__Study material__.
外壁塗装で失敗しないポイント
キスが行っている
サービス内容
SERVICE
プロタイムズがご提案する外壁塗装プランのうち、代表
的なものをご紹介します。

__Work item__.
An exact copy of the entire material is required.

__Response below__.
外壁塗装で失敗しないポイント
キスが行っている
サービス内容
SERVICE
プロタイムズがご提案する外壁塗装プランのうち、代表
的なものをご紹介します。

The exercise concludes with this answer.